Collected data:
=-=-=

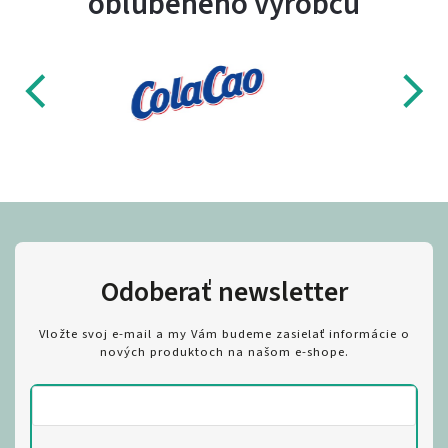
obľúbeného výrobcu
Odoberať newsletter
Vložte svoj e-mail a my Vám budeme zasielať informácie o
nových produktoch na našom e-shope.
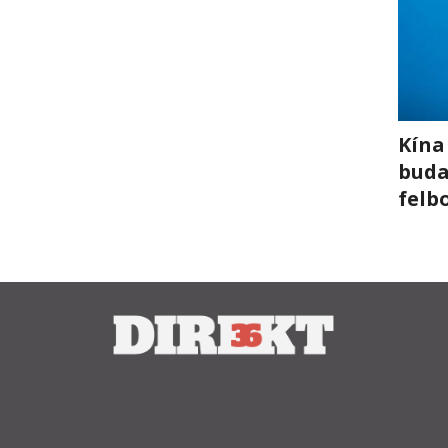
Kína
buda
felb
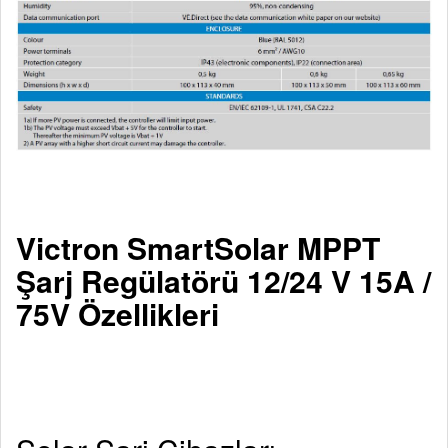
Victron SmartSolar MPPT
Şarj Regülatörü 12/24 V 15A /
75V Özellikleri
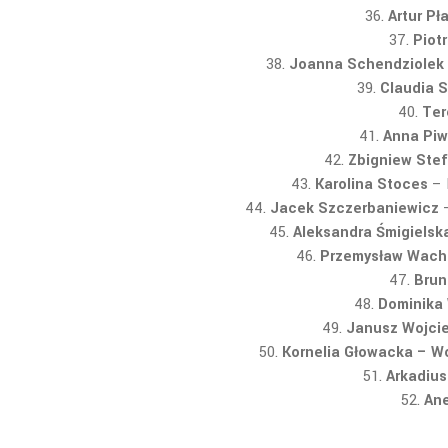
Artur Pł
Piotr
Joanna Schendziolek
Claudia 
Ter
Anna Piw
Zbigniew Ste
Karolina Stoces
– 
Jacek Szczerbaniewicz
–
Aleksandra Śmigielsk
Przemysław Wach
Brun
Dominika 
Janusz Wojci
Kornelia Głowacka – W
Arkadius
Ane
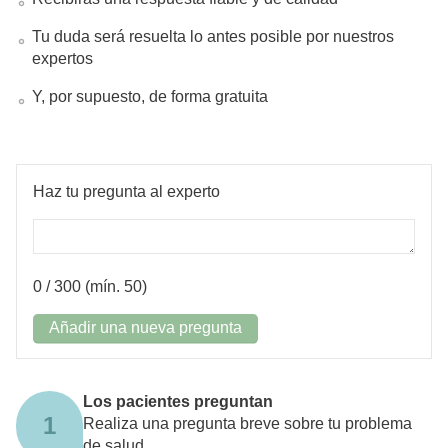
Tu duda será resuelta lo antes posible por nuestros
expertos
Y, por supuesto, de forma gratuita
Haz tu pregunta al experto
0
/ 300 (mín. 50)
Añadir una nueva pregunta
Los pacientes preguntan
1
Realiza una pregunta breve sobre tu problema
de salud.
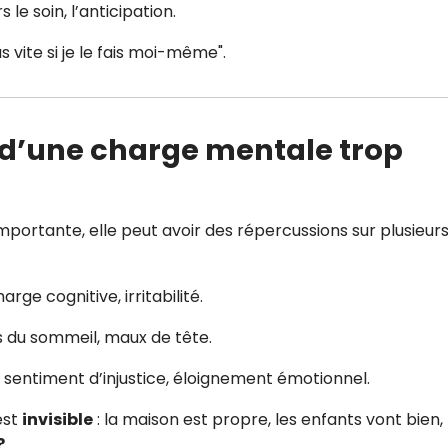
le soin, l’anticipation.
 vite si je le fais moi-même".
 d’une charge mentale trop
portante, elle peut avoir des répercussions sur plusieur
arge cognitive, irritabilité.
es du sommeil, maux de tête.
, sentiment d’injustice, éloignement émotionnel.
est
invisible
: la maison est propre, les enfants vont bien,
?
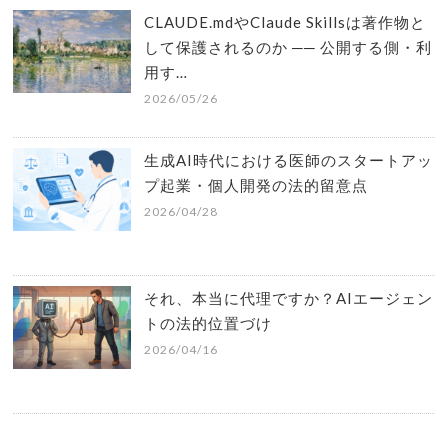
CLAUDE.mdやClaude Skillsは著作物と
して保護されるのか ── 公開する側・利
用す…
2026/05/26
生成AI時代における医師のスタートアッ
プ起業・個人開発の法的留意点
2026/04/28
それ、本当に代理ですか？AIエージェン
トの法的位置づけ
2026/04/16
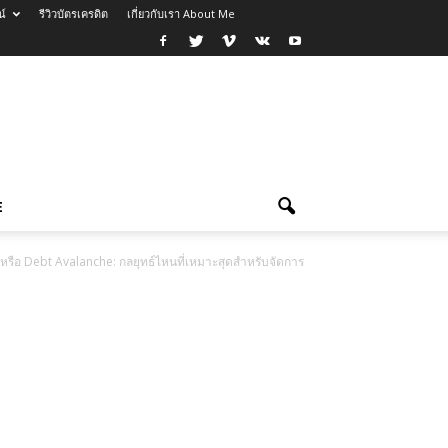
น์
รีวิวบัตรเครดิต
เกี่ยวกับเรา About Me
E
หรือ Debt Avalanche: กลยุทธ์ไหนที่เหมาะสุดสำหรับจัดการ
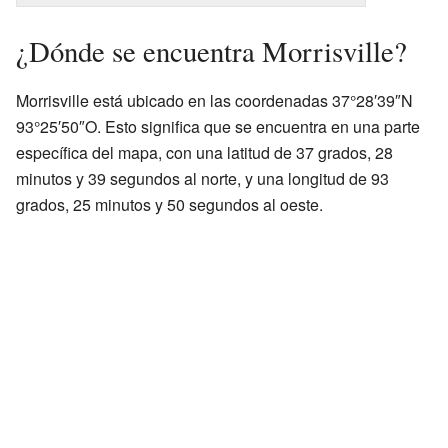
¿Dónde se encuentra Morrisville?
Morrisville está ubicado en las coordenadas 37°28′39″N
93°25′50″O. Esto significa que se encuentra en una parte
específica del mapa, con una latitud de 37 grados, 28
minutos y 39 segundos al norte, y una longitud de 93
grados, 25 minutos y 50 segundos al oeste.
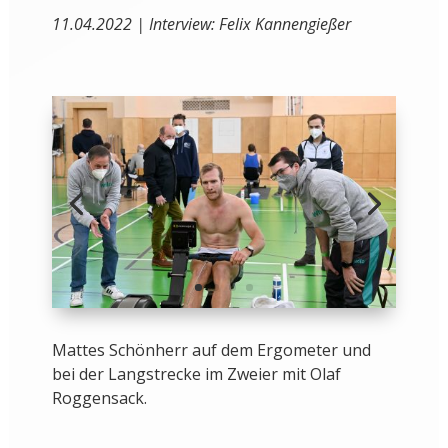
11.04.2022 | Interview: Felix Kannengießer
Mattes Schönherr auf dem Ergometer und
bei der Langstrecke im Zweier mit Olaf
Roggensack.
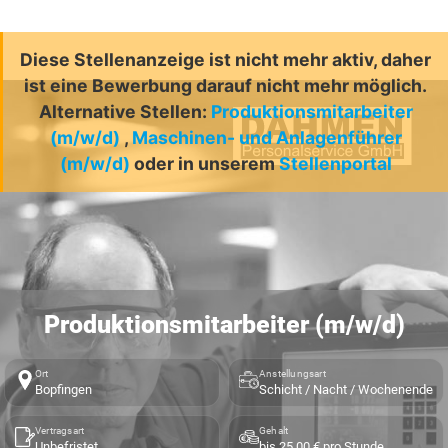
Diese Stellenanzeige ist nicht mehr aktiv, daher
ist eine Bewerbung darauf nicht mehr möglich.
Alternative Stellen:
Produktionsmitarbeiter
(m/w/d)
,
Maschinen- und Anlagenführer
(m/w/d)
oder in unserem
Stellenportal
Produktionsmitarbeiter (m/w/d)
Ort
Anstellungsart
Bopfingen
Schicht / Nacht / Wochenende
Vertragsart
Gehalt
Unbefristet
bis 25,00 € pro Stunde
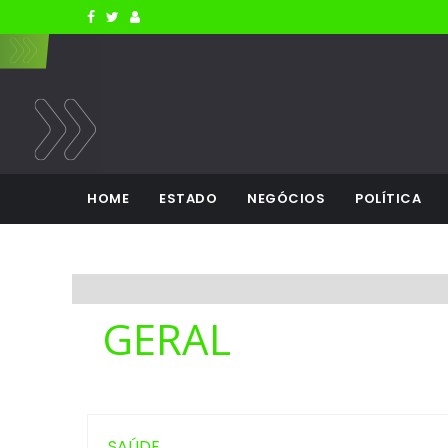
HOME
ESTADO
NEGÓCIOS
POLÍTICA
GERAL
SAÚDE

=-=-=

Task:
What you return must match the records line for line, with the pictures left out.

Response area:
obľúbeného výrobcu
Odoberať newsletter
Vložte svoj e-mail a my Vám budeme zasielať informácie o
nových produktoch na našom e-shope.
Kína
buda
felb
Victron SmartSolar MPPT
Şarj Regülatörü 12/24 V 15A /
75V Özellikleri
Artur Pł
Piotr
Joanna Schendziolek
Claudia 
Ter
Anna Piw
Zbigniew Ste
Karolina Stoces
– 
Jacek Szczerbaniewicz
–
Aleksandra Śmigielsk
Przemysław Wach
Brun
Dominika 
Janusz Wojci
Kornelia Głowacka – W
Arkadius
Ane
Tu duda será resuelta lo antes posible por nuestros
expertos
Y, por supuesto, de forma gratuita
Haz tu pregunta al experto
0
/ 300 (mín. 50)
Añadir una nueva pregunta
Los pacientes preguntan
1
Realiza una pregunta breve sobre tu problema
de salud.
le soin, l’anticipation.
 vite si je le fais moi-même".
 d’une charge mentale trop
portante, elle peut avoir des répercussions sur plusieur
arge cognitive, irritabilité.
es du sommeil, maux de tête.
, sentiment d’injustice, éloignement émotionnel.
est
invisible
: la maison est propre, les enfants vont bien,
?
CLAUDE.mdやClaude Skillsは著作物と
して保護されるのか ── 公開する側・利
用す…
2026/05/26
生成AI時代における医師のスタートアッ
プ起業・個人開発の法的留意点
2026/04/28
それ、本当に代理ですか？AIエージェン
トの法的位置づけ
2026/04/16
น์
รีวิวบัตรเครดิต
เกี่ยวกับเรา About Me
E
หรือ Debt Avalanche: กลยุทธ์ไหนที่เหมาะสุดสำหรับจัดการ
¿Dónde se encuentra Morrisville?
Morrisville está ubicado en las coordenadas 37°28′39″N
93°25′50″O. Esto significa que se encuentra en una parte
específica del mapa, con una latitud de 37 grados, 28
minutos y 39 segundos al norte, y una longitud de 93
grados, 25 minutos y 50 segundos al oeste.
11.04.2022 | Interview: Felix Kannengießer
Mattes Schönherr auf dem Ergometer und
bei der Langstrecke im Zweier mit Olaf
Roggensack.
Diese Stellenanzeige ist nicht mehr aktiv, daher
ist eine Bewerbung darauf nicht mehr möglich.
Alternative Stellen:
Produktionsmitarbeiter
(m/w/d)
,
Maschinen- und Anlagenführer
(m/w/d)
oder in unserem
Stellenportal
Produktionsmitarbeiter (m/w/d)
Ort
Anstellungsart
Bopfingen
Schicht / Nacht / Wochenende
Vertragsart
Gehalt
Unbefristet
bis 25,00 € pro Stunde
HOME
ESTADO
NEGÓCIOS
POLÍTICA
GERAL
SAÚDE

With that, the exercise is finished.